Le jeune homme aux lunettes s’approcha de Mitia et commença, d’un air important, mais avec précipitation :

— Nous avons à vous… En un mot, je vous prie de vous asseoir ici, sur le divan… Il faut nous expliquer avec vous.

— Le vieillard ! s’écria Mitia hors de lui, le vieillard sanglant ! Je-com-prends !

Il tomba sur le siège qu’on lui indiquait.

— Tu comprends ? tu as compris ? Parricide ! misérable ! Le sang de ton vieux père crie contre toi ! hurla tout à coup le vieil ispravnik en s’approchant de Mitia.

Il était tout rouge et tremblait de colère.

— Mais c’est intolérable ! s’écria le petit jeune homme. Mikhaël Makarovitch ! Mikhaël Makarovitch ! Mais ce n’est pas comme cela ! ce n’est pas cela !… Je vous prie de me laisser parler. Je n’aurais jamais attendu cela de vous…

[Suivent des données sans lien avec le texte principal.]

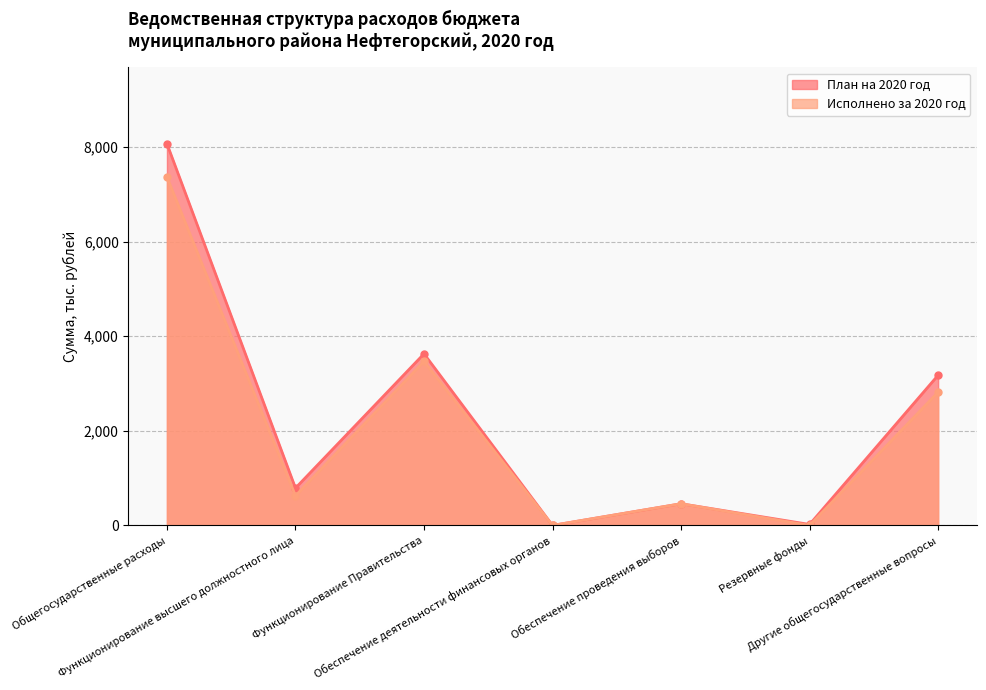

What is the spread (max minus min) of values at Функционирование высшего должностного лица?

163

— Mais c’est du délire, messieurs, c’est du délire ! reprit l’ispravnik. Regardez-le donc : de nuit, ivre, avec une fille publique, tout taché encore du sang de son père ! C’est du délire !…

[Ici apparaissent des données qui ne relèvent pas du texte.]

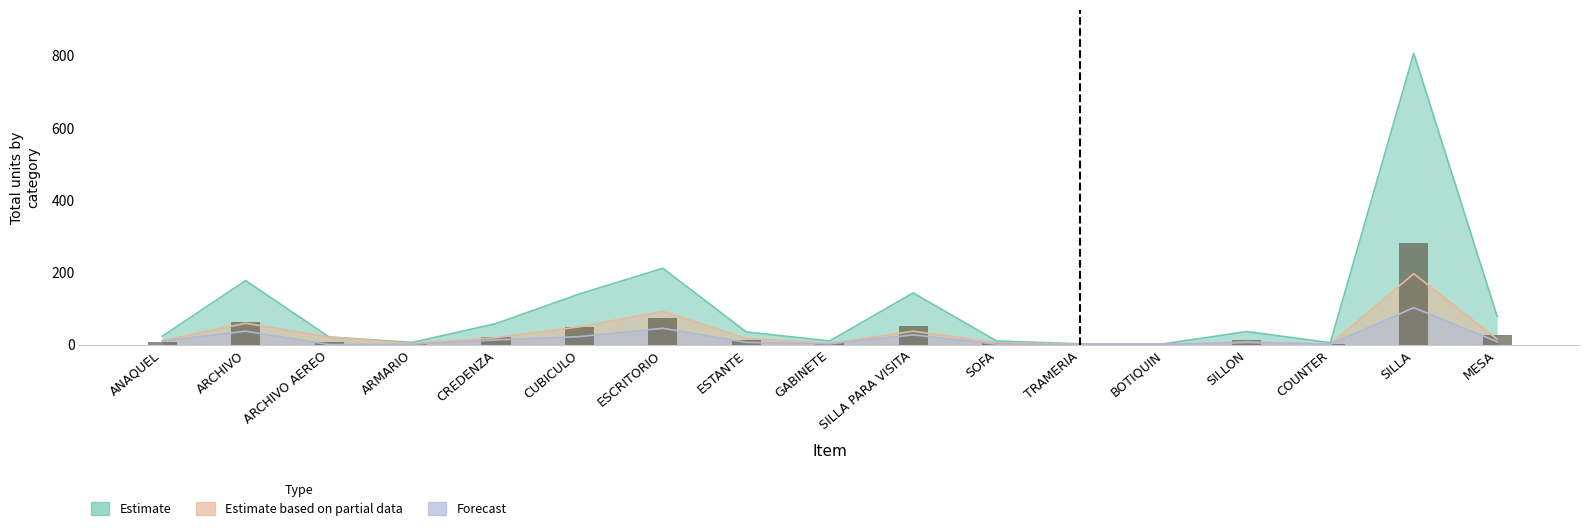

What is the label of the 13th bar from the left?

BOTIQUIN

— Je vous prie instamment, mon cher Mikhaël Makarovitch, de contenir vos sentiments, dit le substitut, autrement, je serais forcé de prendre…

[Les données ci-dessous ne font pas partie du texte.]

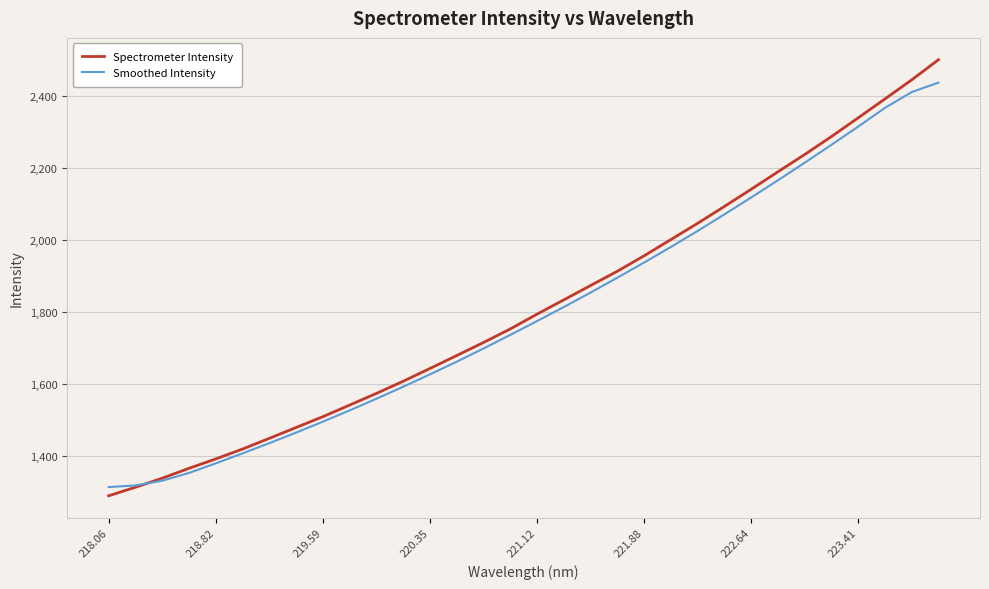

True or false: Smoothed Intensity has more than 1 points higher than both neighbors.

False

Le petit juge d’instruction l’interrompit et, s’adressant à Mitia, lui dit d’un ton ferme :

— Monsieur le lieutenant en retraite Karamazov, je dois vous déclarer que vous êtes accusé d’avoir tué votre père, Fédor Pavlovitch Karamazov, qui a été assassiné cette nuit…

Mitia écoutait sans comprendre, les regardant tous d’un air effaré.

  1. Diminutif de Mikhaïl.
  2. Melons d’eau.
  3. Expression russe.
  4. Dicton populaire.
  5. Motus.
  6. En polonais, barine en russe.
  7. Le peuple russe appelle les Français des Moussiès.
  8. Traduction littérale d’un passage des Âmes mortes ; l’amphibologie est du fait de Gogol, qui donne là un échantillon du style officiel de son temps.
  9. Le héros des Âmes mortes.
  10. Pluriel de pane.
  11. Diminutif affectueux de babouschka, grand’mère.
  12. Année de l’annexion de la Pologne.
  13. Pelisse
  14. Maître d’école.
  15. Danse nationale.
  16. En polonais : laïdak, misérable ; podlaïdak, mot créé par Dmitri, quelque chose comme : sous-misérable ; podletchonotchek, autre invention de Dmitri, en russe : ignoble petit Polonais ; podle, ignoble ; poliatchek, Polonais.
  17. Chef de police rurale.
  18. Commissaire de la police rurale.